**PROBLEM STATEMENT**:
Begin at the part of the forum thread that has "Er, question. How" and stop after "to do that?"; write that stretch again with "pin number" updated to "PIN code".

**EXTRACT TO READ**:
- - - -

# AGS Member Login



## Stacykins (Mar 27, 2012)

Er, question. How do you use the online portion of the AGS website? I can't seem to figure it out. And I can't find information on the website regarding being able to create a way to log in. Below the login information (username and password), if you hit the "Haven't Registered?" option, it takes you to a registration screen, for an AGS new membership application. I already have a membership, though. 

ADGA was easy to create a username to login, once I got the pin number. Did I miss some info about the AGS on how to do that?


----------



## KW Farms (Jun 21, 2008)

I have no idea...I don't think I have an online AGS account. But AGS isn't set up like ADGA...they aren't near as advanced with their website. I personally would just call or email them directly and see how to get an online account made. If you do and get more info...that'd be great if you post here and let us know what you found out. :thumb:


----------



## WhisperingWillowNDG (Jul 20, 2011)

Hmm don't remember how I got registered but I DO know that your user name is your email address. maybe they have an alternate area for registering other than the defective button? Maybe try logging in (knowing you don't have an account) it might direct you to the registration page


----------



## kelebek (Oct 5, 2007)

If I remember right that is just to pay your dues - it does not have all the bells and whistles of ADGA yet


----------



## WhisperingWillowNDG (Jul 20, 2011)

kelebek said:


> If I remember right that is just to pay your dues - it does not have all the bells and whistles of ADGA yet


What she said  ADGA has awesome stuff, AGS is still mostly paper but I here they were Mahjong plans to put registrations online.maybe


----------

- - - -

**EXCERPTED RECORDS**:

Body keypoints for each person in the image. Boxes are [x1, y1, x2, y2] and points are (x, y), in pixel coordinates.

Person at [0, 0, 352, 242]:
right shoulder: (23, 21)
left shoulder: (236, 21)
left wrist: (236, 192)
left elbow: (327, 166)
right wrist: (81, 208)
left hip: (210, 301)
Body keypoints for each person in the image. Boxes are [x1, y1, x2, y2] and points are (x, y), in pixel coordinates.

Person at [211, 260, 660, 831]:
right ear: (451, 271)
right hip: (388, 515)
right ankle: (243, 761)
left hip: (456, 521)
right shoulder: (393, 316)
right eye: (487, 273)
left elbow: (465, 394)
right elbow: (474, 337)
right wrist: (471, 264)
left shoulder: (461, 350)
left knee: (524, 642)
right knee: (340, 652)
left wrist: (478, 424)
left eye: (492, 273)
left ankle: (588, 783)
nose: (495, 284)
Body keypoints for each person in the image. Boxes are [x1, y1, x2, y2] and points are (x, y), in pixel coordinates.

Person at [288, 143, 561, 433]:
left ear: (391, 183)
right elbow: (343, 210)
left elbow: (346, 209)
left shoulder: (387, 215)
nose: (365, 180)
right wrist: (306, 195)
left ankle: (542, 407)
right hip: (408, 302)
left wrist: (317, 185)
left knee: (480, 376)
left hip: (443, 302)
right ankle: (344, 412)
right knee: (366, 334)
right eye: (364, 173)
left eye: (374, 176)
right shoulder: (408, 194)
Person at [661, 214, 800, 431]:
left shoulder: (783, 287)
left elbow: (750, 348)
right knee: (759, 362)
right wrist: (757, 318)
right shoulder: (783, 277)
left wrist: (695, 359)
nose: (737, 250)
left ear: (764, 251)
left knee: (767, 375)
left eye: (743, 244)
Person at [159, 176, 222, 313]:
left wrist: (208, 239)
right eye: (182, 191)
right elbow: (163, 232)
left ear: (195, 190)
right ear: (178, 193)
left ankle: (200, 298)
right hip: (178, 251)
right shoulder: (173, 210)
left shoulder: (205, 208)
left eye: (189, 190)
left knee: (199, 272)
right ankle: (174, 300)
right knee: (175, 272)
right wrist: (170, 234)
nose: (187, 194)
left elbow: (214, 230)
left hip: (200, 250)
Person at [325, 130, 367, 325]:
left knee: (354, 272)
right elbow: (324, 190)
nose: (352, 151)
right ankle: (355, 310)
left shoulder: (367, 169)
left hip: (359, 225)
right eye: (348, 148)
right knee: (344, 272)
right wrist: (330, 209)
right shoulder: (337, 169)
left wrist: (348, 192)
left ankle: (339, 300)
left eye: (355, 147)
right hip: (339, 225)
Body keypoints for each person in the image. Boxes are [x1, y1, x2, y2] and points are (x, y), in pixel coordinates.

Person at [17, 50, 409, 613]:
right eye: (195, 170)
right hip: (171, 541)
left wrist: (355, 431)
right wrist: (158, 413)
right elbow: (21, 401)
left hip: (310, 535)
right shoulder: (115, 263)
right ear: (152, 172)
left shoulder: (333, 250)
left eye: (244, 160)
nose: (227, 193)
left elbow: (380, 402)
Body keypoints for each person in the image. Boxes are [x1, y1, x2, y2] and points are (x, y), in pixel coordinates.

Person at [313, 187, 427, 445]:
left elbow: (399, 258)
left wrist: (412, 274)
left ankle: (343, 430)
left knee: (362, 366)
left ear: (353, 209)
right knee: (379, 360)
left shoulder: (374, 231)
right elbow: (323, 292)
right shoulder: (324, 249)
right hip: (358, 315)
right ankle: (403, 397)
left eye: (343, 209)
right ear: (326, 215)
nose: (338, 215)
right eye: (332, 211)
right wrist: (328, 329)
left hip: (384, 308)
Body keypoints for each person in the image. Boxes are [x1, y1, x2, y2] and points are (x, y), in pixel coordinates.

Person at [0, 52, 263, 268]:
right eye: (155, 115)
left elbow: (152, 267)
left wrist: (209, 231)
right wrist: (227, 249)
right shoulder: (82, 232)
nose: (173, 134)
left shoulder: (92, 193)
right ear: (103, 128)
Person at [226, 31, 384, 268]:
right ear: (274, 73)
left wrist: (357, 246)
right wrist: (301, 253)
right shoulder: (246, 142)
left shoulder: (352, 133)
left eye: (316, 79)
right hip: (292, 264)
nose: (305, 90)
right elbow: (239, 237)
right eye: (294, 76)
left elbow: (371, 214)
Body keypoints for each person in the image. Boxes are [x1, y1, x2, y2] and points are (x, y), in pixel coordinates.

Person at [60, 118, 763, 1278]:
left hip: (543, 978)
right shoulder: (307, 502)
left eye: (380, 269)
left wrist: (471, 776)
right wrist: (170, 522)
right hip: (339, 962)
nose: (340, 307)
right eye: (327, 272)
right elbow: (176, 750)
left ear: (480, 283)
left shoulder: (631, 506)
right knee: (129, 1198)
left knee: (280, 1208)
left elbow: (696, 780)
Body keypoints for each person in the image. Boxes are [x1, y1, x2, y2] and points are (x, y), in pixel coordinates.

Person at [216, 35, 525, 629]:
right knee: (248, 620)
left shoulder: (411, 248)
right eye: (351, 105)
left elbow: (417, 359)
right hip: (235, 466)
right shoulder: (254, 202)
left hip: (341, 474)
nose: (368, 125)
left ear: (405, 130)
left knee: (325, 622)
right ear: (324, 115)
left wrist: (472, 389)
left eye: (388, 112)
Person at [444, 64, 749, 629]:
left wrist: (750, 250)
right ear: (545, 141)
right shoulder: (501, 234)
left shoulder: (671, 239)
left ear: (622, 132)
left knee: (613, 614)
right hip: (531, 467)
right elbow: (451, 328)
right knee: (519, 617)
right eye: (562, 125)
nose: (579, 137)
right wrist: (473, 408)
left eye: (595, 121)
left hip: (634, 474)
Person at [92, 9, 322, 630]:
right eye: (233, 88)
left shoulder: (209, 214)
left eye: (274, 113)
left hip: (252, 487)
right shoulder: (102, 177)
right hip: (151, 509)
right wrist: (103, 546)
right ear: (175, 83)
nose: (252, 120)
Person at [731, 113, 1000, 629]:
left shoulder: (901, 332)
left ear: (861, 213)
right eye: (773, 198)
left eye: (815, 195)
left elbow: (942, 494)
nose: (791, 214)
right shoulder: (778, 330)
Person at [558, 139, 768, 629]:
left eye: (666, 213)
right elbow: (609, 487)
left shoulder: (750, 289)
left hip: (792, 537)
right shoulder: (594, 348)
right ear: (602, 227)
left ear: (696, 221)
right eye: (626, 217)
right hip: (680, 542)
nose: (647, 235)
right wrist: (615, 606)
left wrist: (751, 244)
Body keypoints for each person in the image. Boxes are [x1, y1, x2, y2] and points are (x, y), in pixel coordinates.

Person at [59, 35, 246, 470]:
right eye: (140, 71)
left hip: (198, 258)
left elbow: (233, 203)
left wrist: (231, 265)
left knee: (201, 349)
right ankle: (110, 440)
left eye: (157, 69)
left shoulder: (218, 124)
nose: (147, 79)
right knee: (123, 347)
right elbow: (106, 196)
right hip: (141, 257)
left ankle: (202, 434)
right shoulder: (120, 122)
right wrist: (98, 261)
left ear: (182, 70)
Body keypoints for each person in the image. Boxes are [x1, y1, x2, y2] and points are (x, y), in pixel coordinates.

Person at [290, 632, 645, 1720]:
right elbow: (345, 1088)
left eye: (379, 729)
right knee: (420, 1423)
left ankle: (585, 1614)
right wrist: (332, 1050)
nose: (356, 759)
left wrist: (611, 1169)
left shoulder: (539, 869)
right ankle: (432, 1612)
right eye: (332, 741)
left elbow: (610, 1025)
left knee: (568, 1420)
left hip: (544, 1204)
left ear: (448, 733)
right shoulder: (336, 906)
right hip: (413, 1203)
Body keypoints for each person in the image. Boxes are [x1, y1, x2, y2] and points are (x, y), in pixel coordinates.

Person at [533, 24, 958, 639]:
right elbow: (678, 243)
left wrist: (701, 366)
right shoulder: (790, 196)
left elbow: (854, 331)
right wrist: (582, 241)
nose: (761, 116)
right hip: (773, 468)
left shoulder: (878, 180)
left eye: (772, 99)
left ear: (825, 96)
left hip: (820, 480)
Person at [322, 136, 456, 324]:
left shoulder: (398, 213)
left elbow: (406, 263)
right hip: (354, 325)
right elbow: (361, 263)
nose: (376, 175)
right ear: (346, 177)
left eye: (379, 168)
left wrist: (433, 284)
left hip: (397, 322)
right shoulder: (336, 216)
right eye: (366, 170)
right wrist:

- - - -

**ANSWER BELOW**:
Er, question. How do you use the online portion of the AGS website? I can't seem to figure it out. And I can't find information on the website regarding being able to create a way to log in. Below the login information (username and password), if you hit the "Haven't Registered?" option, it takes you to a registration screen, for an AGS new membership application. I already have a membership, though. 

ADGA was easy to create a username to login, once I got the PIN code. Did I miss some info about the AGS on how to do that?